(Text section begins)

Pytorch RNN lengths in cpu incompatibility with Elbo loss calculation

artistworking · November 25, 2020, 6:05pm

Hi!

I am just writing to see if you have any idea how to work around this issue nn.utils.rnn.pack_padded_sequence: RuntimeError: 'lengths' argument should be a 1D CPU int64 tensor, but got 1D cuda:0 Long tensor · Issue #43227 · pytorch/pytorch · GitHub

The newest pytorch (py3.7_cuda10.2.89_cudnn7.6.5_0 ) has a strange behaviour for the RNN and requires the lengths to be on the cpu. This not compatible with the calculation of the error loss in pyro-ppl 1.5.1

File “/home/…/anaconda3/lib/python3.7/site-packages/pyro/infer/renyi_elbo.py”, line 150, in loss_and_grads
elbo_particle = elbo_particle + log_prob_sum.detach()
RuntimeError: Expected all tensors to be on the same device, but found at least two devices, cuda:0 and cpu!

which make sense, to have everything on the same device, but with the torch’s current change, it is not possible.
I have requested a solution to the pytorch people, because, I think this behaviour is undesired and inconvenient.

(Text section ends)

Directions for this task: In the forum post, which pyro-ppl version's loss calculation is described as incompatible with the new pytorch behavior? Please answer briefly.

(Source material begins)

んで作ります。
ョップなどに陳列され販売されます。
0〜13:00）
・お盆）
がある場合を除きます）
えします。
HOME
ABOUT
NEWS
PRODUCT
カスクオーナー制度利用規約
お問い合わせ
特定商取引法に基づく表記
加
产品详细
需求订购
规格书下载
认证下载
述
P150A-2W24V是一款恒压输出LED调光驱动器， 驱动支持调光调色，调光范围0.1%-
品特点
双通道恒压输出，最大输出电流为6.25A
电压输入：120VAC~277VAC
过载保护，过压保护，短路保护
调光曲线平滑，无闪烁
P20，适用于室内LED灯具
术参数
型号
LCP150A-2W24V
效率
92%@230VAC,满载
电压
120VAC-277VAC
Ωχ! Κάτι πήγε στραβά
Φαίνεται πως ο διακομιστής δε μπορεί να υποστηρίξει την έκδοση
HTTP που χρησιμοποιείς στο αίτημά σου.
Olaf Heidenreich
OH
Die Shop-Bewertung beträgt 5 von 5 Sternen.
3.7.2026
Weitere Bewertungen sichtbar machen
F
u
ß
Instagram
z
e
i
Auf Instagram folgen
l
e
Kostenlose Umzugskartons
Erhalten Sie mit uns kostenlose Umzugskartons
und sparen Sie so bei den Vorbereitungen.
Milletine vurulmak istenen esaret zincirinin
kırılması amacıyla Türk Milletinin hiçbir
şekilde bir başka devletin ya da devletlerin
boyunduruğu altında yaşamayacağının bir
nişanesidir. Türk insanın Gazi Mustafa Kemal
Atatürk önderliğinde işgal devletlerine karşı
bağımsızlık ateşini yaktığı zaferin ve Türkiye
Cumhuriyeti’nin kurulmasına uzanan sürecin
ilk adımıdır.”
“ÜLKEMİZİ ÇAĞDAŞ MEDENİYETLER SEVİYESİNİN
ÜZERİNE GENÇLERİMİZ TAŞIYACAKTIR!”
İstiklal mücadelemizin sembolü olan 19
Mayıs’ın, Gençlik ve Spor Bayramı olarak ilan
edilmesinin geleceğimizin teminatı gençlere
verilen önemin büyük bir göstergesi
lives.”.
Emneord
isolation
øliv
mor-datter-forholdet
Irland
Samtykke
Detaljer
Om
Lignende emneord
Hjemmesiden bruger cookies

(Source material ends)

Answer to the exercise: pyro-ppl 1.5.1